[Saved entries]
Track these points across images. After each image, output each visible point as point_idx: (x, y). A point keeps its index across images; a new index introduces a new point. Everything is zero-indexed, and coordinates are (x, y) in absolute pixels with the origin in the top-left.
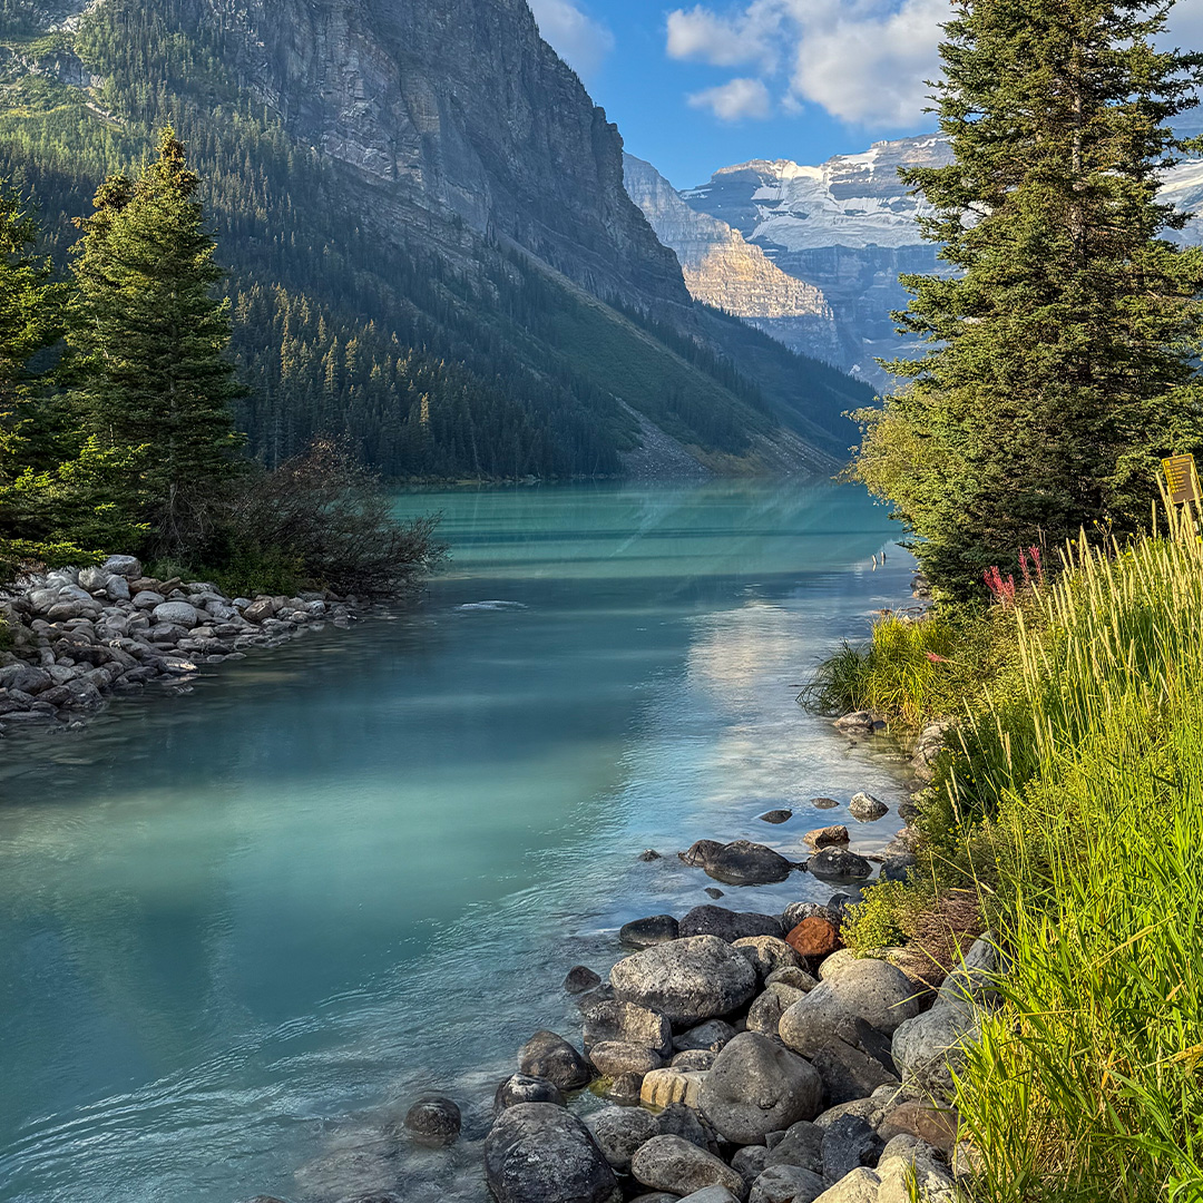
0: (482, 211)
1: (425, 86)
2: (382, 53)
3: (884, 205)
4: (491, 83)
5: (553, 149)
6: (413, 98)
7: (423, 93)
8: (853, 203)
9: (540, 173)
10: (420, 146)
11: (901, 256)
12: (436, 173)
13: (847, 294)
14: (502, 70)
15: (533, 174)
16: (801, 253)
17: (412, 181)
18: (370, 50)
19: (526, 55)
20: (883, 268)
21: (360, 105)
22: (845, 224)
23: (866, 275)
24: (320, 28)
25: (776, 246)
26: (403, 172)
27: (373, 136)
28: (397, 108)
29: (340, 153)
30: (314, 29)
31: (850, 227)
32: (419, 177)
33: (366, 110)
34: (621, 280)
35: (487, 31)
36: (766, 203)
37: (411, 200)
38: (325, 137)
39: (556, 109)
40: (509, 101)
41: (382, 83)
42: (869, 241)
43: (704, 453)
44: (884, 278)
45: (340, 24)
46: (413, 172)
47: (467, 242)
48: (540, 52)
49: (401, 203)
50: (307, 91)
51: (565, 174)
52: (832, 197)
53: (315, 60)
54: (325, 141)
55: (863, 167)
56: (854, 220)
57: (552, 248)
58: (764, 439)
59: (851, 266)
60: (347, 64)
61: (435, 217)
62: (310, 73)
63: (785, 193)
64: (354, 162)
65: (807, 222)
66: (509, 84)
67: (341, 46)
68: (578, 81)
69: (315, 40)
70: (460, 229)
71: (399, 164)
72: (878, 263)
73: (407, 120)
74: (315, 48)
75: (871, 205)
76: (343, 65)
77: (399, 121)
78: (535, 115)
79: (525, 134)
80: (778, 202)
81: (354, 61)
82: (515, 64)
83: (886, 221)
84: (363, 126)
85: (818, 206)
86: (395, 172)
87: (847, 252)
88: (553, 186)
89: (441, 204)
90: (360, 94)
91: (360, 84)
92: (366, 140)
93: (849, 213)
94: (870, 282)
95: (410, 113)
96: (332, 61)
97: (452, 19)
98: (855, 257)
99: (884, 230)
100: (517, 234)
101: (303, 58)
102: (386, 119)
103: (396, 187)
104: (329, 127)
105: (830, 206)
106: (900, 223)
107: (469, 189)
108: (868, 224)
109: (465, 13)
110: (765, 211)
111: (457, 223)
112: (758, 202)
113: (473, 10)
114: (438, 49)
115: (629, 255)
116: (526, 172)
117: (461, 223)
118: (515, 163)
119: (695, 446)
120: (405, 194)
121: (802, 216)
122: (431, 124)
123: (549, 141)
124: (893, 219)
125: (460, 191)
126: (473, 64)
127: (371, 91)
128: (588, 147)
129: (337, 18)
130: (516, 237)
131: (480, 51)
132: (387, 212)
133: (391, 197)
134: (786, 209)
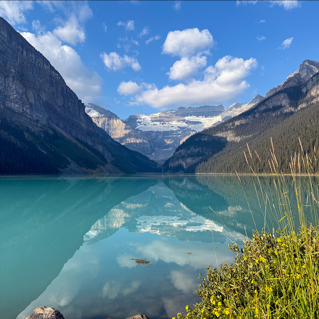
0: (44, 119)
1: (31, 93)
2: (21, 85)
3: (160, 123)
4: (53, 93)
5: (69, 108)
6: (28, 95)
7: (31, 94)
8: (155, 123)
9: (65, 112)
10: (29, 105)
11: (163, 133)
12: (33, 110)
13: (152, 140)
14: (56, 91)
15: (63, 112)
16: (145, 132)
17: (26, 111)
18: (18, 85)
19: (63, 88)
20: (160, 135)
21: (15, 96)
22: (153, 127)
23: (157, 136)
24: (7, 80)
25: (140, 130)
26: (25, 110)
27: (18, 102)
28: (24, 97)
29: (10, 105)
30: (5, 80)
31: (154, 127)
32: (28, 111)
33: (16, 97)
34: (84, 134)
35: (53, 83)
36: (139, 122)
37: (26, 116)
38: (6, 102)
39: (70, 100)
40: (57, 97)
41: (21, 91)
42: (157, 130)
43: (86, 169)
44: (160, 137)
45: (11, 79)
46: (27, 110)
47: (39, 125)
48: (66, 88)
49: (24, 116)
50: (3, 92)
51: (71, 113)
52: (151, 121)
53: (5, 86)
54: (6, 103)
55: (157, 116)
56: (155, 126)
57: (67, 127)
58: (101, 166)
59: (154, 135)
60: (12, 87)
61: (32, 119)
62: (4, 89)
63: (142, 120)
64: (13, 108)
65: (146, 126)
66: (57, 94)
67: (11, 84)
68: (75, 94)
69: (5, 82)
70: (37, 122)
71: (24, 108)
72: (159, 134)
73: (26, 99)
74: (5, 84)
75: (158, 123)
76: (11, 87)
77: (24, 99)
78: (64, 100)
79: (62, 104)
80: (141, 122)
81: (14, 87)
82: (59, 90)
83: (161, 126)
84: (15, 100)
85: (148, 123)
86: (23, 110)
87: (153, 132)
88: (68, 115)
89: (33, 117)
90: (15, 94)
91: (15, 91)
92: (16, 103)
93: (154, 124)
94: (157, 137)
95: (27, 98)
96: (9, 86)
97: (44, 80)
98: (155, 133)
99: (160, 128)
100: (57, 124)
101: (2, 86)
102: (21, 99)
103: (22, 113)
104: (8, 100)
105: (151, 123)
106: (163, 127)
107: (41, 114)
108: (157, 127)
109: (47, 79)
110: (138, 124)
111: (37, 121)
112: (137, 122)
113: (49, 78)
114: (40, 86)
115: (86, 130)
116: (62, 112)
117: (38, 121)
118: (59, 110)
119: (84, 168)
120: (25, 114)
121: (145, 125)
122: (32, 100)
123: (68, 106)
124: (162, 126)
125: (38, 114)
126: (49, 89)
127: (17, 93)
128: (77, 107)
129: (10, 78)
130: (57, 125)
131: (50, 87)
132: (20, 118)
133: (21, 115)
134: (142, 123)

# TO DO
Word for word, restate the lines of the data above that fall between the line holding "108: (868, 224)" and the line holding "133: (391, 197)", inclusive, and no other lines.

# TASK OUTPUT
108: (868, 224)
109: (465, 13)
110: (765, 211)
111: (457, 223)
112: (758, 202)
113: (473, 10)
114: (438, 49)
115: (629, 255)
116: (526, 172)
117: (461, 223)
118: (515, 163)
119: (695, 446)
120: (405, 194)
121: (802, 216)
122: (431, 124)
123: (549, 141)
124: (893, 219)
125: (460, 191)
126: (473, 64)
127: (371, 91)
128: (588, 147)
129: (337, 18)
130: (516, 237)
131: (480, 51)
132: (387, 212)
133: (391, 197)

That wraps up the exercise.